++++ MATERIAL PROVIDED

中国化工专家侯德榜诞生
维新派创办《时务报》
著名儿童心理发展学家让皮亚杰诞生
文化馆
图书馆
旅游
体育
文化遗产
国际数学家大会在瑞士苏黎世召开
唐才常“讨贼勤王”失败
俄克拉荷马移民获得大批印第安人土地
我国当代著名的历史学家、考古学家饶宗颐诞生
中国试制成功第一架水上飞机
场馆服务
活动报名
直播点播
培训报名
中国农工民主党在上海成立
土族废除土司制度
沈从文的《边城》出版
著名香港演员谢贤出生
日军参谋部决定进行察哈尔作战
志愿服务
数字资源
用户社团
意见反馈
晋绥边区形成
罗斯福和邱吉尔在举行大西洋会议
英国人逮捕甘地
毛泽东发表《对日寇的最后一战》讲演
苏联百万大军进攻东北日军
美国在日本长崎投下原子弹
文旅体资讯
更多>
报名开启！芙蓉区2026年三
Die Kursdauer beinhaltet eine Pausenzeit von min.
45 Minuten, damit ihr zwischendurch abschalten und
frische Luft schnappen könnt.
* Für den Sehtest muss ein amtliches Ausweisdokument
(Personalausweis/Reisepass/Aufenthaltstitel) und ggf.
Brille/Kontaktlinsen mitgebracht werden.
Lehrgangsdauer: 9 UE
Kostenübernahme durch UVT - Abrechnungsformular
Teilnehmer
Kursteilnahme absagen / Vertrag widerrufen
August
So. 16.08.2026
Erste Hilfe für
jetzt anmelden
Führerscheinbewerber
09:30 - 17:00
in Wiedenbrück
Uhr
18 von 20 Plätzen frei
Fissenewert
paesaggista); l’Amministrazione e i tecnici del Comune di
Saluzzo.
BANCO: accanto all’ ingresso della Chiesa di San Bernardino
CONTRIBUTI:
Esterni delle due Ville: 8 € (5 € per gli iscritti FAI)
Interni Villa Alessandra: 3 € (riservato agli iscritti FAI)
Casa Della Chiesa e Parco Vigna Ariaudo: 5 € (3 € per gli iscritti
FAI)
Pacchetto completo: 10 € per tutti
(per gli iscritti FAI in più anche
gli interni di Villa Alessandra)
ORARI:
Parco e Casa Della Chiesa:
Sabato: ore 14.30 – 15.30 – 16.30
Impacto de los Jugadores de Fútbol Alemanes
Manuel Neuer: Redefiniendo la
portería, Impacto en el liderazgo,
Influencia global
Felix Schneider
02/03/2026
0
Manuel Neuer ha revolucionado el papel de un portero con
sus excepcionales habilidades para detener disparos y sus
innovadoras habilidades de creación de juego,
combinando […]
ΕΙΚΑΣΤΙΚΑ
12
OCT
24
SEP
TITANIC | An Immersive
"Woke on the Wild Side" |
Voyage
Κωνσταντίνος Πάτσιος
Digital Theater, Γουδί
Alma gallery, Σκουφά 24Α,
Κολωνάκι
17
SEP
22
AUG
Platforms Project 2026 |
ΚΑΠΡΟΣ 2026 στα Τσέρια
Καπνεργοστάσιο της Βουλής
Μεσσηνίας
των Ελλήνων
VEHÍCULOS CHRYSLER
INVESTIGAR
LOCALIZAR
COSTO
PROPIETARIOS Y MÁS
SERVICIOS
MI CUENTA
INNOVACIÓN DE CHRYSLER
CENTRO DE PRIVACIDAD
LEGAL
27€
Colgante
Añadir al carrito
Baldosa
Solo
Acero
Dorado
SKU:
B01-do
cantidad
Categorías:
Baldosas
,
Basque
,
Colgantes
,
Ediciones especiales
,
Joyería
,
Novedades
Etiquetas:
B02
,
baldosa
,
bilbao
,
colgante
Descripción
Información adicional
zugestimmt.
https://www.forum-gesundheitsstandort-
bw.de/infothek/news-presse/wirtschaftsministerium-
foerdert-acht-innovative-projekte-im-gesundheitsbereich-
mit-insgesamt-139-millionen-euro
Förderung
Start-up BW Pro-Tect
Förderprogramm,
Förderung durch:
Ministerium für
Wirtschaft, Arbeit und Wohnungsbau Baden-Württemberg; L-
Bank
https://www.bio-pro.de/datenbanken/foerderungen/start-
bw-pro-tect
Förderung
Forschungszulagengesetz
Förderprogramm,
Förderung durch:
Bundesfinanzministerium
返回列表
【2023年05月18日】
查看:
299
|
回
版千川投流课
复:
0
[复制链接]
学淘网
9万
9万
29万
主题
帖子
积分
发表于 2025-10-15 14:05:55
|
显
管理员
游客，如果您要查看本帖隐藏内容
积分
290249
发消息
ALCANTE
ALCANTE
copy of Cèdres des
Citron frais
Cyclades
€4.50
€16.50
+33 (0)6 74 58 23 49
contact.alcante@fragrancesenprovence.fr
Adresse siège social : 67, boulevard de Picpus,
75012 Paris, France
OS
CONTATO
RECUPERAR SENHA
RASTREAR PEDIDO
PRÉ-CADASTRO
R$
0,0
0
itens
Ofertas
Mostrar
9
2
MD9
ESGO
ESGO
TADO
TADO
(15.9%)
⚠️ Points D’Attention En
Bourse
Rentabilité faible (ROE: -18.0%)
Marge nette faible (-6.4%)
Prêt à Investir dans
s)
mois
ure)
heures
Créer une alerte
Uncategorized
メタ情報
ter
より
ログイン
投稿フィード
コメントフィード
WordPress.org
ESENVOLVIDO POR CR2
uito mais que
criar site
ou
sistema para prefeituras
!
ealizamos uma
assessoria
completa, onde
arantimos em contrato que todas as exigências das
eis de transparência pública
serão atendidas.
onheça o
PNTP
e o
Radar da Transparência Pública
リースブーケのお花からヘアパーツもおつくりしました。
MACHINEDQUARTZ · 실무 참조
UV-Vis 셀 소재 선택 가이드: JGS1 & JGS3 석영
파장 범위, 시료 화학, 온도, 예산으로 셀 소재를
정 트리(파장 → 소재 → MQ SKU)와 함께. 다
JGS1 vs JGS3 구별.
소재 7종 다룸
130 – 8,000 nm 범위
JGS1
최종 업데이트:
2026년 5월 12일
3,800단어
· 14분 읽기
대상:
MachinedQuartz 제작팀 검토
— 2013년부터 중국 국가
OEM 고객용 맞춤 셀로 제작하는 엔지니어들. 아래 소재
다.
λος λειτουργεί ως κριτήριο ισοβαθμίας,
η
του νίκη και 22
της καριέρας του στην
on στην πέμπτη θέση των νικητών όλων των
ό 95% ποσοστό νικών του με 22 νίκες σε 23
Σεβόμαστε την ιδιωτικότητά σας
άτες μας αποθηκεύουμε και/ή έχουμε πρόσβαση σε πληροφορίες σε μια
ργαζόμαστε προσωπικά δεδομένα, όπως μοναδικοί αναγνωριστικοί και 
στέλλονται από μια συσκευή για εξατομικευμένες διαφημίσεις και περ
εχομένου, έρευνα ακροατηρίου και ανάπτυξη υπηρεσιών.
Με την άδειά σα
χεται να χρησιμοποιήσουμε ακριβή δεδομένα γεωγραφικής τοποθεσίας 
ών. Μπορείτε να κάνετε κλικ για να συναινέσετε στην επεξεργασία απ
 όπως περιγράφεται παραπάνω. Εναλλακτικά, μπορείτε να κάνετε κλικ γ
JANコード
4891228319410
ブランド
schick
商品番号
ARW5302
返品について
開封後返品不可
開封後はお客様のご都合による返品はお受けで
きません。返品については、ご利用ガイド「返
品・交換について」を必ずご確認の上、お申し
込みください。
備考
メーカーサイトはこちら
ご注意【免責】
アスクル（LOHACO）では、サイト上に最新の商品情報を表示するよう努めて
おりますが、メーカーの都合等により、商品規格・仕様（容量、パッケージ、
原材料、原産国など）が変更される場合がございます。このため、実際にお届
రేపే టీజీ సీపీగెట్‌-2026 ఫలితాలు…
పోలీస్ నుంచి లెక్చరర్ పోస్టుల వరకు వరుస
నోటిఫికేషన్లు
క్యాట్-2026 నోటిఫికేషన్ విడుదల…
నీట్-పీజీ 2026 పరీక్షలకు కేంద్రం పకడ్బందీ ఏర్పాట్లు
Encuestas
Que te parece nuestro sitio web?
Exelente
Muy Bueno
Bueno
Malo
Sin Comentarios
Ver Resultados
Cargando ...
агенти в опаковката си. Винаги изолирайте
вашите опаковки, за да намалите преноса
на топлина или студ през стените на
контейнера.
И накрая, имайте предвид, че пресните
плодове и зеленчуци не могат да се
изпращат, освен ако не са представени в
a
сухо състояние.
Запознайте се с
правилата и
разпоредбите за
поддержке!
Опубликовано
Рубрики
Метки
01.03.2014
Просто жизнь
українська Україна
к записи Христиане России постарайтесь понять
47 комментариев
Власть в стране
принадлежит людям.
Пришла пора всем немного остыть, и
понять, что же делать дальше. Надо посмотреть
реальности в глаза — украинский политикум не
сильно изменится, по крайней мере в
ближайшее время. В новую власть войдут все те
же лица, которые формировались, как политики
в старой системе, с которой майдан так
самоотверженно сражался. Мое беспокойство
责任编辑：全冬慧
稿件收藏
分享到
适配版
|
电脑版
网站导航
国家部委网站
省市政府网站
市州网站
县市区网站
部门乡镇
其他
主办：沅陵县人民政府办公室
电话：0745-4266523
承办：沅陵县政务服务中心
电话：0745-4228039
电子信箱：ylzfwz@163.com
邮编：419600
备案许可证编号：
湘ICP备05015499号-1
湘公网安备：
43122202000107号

++++++++

ABOUT THIS TASK:
Return only the lines from the beginning of the material up to and including the line with "45 Minuten, damit", exactly as written.

WORKED SOLUTION:
中国化工专家侯德榜诞生
维新派创办《时务报》
著名儿童心理发展学家让皮亚杰诞生
文化馆
图书馆
旅游
体育
文化遗产
国际数学家大会在瑞士苏黎世召开
唐才常“讨贼勤王”失败
俄克拉荷马移民获得大批印第安人土地
我国当代著名的历史学家、考古学家饶宗颐诞生
中国试制成功第一架水上飞机
场馆服务
活动报名
直播点播
培训报名
中国农工民主党在上海成立
土族废除土司制度
沈从文的《边城》出版
著名香港演员谢贤出生
日军参谋部决定进行察哈尔作战
志愿服务
数字资源
用户社团
意见反馈
晋绥边区形成
罗斯福和邱吉尔在举行大西洋会议
英国人逮捕甘地
毛泽东发表《对日寇的最后一战》讲演
苏联百万大军进攻东北日军
美国在日本长崎投下原子弹
文旅体资讯
更多>
报名开启！芙蓉区2026年三
Die Kursdauer beinhaltet eine Pausenzeit von min.
45 Minuten, damit ihr zwischendurch abschalten und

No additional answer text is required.